- What you should do
Copy out the whole listing below word for word, keeping every line.

——————————

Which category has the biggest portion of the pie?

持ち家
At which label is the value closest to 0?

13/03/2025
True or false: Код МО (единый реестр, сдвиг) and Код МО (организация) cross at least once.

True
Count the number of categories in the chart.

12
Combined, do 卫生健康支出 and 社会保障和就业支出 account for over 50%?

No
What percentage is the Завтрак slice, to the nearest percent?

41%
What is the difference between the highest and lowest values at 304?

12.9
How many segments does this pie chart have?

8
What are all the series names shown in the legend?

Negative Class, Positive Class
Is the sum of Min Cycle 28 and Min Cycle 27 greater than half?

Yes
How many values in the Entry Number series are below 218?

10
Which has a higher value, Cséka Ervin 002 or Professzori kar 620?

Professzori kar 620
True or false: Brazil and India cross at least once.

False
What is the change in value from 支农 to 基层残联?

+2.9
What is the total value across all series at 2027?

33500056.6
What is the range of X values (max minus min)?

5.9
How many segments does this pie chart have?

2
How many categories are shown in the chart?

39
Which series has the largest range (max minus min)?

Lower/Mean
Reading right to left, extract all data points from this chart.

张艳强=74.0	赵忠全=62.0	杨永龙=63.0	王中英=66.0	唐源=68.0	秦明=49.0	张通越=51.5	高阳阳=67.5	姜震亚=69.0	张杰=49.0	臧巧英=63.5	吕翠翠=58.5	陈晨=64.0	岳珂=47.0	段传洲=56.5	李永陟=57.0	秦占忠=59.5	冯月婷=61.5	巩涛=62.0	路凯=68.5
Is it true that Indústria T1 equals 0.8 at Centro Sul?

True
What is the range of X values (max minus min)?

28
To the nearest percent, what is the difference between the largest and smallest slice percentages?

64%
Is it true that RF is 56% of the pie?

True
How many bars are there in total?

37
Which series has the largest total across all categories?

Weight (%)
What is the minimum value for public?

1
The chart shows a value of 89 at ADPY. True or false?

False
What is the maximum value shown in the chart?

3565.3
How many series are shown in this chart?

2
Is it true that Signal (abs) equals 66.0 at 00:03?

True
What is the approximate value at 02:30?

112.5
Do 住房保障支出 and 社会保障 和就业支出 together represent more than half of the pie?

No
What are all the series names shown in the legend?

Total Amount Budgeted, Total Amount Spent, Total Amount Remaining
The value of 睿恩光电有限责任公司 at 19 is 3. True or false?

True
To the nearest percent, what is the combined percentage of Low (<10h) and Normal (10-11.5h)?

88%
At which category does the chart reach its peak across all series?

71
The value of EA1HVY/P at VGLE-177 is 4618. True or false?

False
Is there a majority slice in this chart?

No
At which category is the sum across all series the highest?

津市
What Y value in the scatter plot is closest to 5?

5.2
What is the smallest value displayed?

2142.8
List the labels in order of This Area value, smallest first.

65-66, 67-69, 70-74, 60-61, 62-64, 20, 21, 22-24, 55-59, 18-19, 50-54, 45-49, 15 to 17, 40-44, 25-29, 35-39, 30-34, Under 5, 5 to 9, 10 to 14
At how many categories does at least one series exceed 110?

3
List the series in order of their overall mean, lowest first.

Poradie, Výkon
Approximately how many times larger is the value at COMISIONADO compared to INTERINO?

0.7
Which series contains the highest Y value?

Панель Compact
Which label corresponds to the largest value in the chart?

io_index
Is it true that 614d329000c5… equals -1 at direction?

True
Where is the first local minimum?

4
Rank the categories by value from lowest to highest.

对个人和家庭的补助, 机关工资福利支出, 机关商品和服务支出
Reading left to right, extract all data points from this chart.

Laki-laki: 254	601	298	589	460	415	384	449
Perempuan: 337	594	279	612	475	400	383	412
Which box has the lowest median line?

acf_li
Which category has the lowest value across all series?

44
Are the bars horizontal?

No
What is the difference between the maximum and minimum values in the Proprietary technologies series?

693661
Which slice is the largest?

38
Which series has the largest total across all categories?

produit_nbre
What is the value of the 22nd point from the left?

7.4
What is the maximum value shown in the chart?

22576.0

——————————

- Response
Which category has the biggest portion of the pie?

持ち家
At which label is the value closest to 0?

13/03/2025
True or false: Код МО (единый реестр, сдвиг) and Код МО (организация) cross at least once.

True
Count the number of categories in the chart.

12
Combined, do 卫生健康支出 and 社会保障和就业支出 account for over 50%?

No
What percentage is the Завтрак slice, to the nearest percent?

41%
What is the difference between the highest and lowest values at 304?

12.9
How many segments does this pie chart have?

8
What are all the series names shown in the legend?

Negative Class, Positive Class
Is the sum of Min Cycle 28 and Min Cycle 27 greater than half?

Yes
How many values in the Entry Number series are below 218?

10
Which has a higher value, Cséka Ervin 002 or Professzori kar 620?

Professzori kar 620
True or false: Brazil and India cross at least once.

False
What is the change in value from 支农 to 基层残联?

+2.9
What is the total value across all series at 2027?

33500056.6
What is the range of X values (max minus min)?

5.9
How many segments does this pie chart have?

2
How many categories are shown in the chart?

39
Which series has the largest range (max minus min)?

Lower/Mean
Reading right to left, extract all data points from this chart.

张艳强=74.0	赵忠全=62.0	杨永龙=63.0	王中英=66.0	唐源=68.0	秦明=49.0	张通越=51.5	高阳阳=67.5	姜震亚=69.0	张杰=49.0	臧巧英=63.5	吕翠翠=58.5	陈晨=64.0	岳珂=47.0	段传洲=56.5	李永陟=57.0	秦占忠=59.5	冯月婷=61.5	巩涛=62.0	路凯=68.5
Is it true that Indústria T1 equals 0.8 at Centro Sul?

True
What is the range of X values (max minus min)?

28
To the nearest percent, what is the difference between the largest and smallest slice percentages?

64%
Is it true that RF is 56% of the pie?

True
How many bars are there in total?

37
Which series has the largest total across all categories?

Weight (%)
What is the minimum value for public?

1
The chart shows a value of 89 at ADPY. True or false?

False
What is the maximum value shown in the chart?

3565.3
How many series are shown in this chart?

2
Is it true that Signal (abs) equals 66.0 at 00:03?

True
What is the approximate value at 02:30?

112.5
Do 住房保障支出 and 社会保障 和就业支出 together represent more than half of the pie?

No
What are all the series names shown in the legend?

Total Amount Budgeted, Total Amount Spent, Total Amount Remaining
The value of 睿恩光电有限责任公司 at 19 is 3. True or false?

True
To the nearest percent, what is the combined percentage of Low (<10h) and Normal (10-11.5h)?

88%
At which category does the chart reach its peak across all series?

71
The value of EA1HVY/P at VGLE-177 is 4618. True or false?

False
Is there a majority slice in this chart?

No
At which category is the sum across all series the highest?

津市
What Y value in the scatter plot is closest to 5?

5.2
What is the smallest value displayed?

2142.8
List the labels in order of This Area value, smallest first.

65-66, 67-69, 70-74, 60-61, 62-64, 20, 21, 22-24, 55-59, 18-19, 50-54, 45-49, 15 to 17, 40-44, 25-29, 35-39, 30-34, Under 5, 5 to 9, 10 to 14
At how many categories does at least one series exceed 110?

3
List the series in order of their overall mean, lowest first.

Poradie, Výkon
Approximately how many times larger is the value at COMISIONADO compared to INTERINO?

0.7
Which series contains the highest Y value?

Панель Compact
Which label corresponds to the largest value in the chart?

io_index
Is it true that 614d329000c5… equals -1 at direction?

True
Where is the first local minimum?

4
Rank the categories by value from lowest to highest.

对个人和家庭的补助, 机关工资福利支出, 机关商品和服务支出
Reading left to right, extract all data points from this chart.

Laki-laki: 254	601	298	589	460	415	384	449
Perempuan: 337	594	279	612	475	400	383	412
Which box has the lowest median line?

acf_li
Which category has the lowest value across all series?

44
Are the bars horizontal?

No
What is the difference between the maximum and minimum values in the Proprietary technologies series?

693661
Which slice is the largest?

38
Which series has the largest total across all categories?

produit_nbre
What is the value of the 22nd point from the left?

7.4
What is the maximum value shown in the chart?

22576.0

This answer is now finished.